* Text block
The solution to vaccine nationalism is vaccine internationalism
Letter of the day
When Boris Johnson quipped capitalism and greed were behind UK’s vaccine rollout’s success, for once he was on nodding terms with the truth.
A pity the same can’t be said for the armchair finger pointing recrimination by vaccine nationalist T Gardener when he maliciously claimed EU leaders were allowing the virus to run rampant through the populations of the member states. (‘It has taken a pandemic…’ March 26)
The stark truth is the EU were three weeks behind the UK in approving a vaccine, which allowed us to get our orders in first and snap up millions of AstraZeneca doses at the expense of continental Europe and the rest of the world. With supply exceeding demand, unexpected production delays, and convoluted contractual obligations, small wonder the EU’s leaders have made such a hash of the entire process.
Both Merkel and Macron have both admitted their hesitancy was a serious mistake that will cost lives, but nothing on the scale of the initial inaction of the British government, resulting in a death toll approaching 127,000, the fifth highest in the world.

* Your instructions
Rewrite everything in the vaccine nationalism letter from "The stark truth" down to "the entire process.", changing "continental Europe" to "mainland Europe".

* Extracted information
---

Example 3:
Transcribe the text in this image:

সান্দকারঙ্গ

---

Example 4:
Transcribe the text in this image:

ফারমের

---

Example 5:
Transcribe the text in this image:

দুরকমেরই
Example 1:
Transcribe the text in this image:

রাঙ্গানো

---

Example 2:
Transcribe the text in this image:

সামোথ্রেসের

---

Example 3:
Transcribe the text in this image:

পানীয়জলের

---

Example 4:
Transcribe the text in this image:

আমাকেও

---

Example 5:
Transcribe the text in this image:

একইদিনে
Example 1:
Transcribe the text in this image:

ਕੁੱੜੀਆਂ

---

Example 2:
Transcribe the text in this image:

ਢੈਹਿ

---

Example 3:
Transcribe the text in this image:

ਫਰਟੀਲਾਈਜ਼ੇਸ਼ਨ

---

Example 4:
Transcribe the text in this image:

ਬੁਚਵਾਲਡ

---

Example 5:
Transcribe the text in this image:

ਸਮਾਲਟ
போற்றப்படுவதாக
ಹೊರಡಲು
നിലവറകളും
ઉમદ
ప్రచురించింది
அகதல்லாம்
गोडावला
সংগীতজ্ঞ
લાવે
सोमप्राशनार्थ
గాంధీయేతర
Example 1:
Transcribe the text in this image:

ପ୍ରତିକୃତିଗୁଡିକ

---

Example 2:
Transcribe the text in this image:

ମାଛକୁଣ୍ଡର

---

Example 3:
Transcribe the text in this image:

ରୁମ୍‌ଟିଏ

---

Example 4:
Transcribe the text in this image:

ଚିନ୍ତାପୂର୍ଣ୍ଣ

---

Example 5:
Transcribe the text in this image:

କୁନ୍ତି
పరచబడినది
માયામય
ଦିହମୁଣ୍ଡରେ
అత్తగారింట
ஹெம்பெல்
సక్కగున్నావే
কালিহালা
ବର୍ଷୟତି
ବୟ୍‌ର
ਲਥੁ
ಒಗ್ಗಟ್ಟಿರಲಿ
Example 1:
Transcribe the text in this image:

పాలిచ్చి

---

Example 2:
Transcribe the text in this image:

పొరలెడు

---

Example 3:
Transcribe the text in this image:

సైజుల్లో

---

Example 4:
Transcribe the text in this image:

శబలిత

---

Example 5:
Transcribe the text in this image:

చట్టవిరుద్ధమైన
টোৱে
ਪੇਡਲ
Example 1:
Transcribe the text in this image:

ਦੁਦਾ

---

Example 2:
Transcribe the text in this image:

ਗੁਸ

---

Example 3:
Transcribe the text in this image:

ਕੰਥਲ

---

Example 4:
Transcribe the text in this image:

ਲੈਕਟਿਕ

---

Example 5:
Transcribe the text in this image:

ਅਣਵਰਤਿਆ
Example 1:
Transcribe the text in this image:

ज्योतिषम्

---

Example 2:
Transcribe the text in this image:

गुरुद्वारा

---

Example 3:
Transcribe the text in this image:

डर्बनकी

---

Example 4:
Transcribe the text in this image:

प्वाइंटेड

* Written answer
The stark truth is the EU were three weeks behind the UK in approving a vaccine, which allowed us to get our orders in first and snap up millions of AstraZeneca doses at the expense of mainland Europe and the rest of the world. With supply exceeding demand, unexpected production delays, and convoluted contractual obligations, small wonder the EU’s leaders have made such a hash of the entire process.